[Dataset excerpts Boundary: Start]

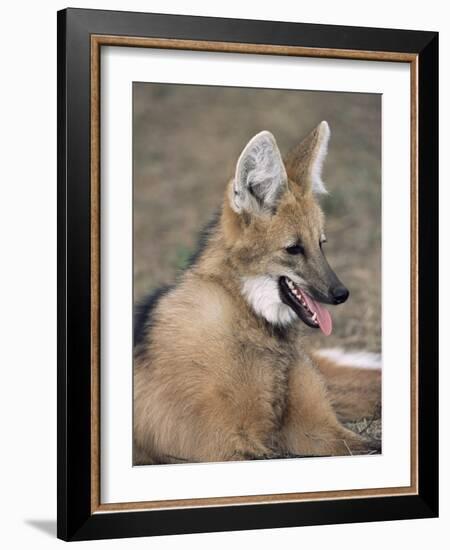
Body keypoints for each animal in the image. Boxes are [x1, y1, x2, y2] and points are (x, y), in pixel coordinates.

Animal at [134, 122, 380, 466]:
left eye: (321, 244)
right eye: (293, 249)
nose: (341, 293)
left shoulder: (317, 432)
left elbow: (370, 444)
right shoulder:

[Dataset excerpts Boundary: End]

▸ **Instructions for the task**: In your copy of the records above, include every line exactly but no pictures.

▸ **Solution**:
Body keypoints for each animal in the image. Boxes are [x1, y1, x2, y2] and points are (x, y), in pixel coordinates.

Animal at [134, 122, 380, 466]:
left eye: (321, 244)
right eye: (293, 249)
nose: (341, 293)
left shoulder: (317, 432)
left elbow: (370, 444)
right shoulder:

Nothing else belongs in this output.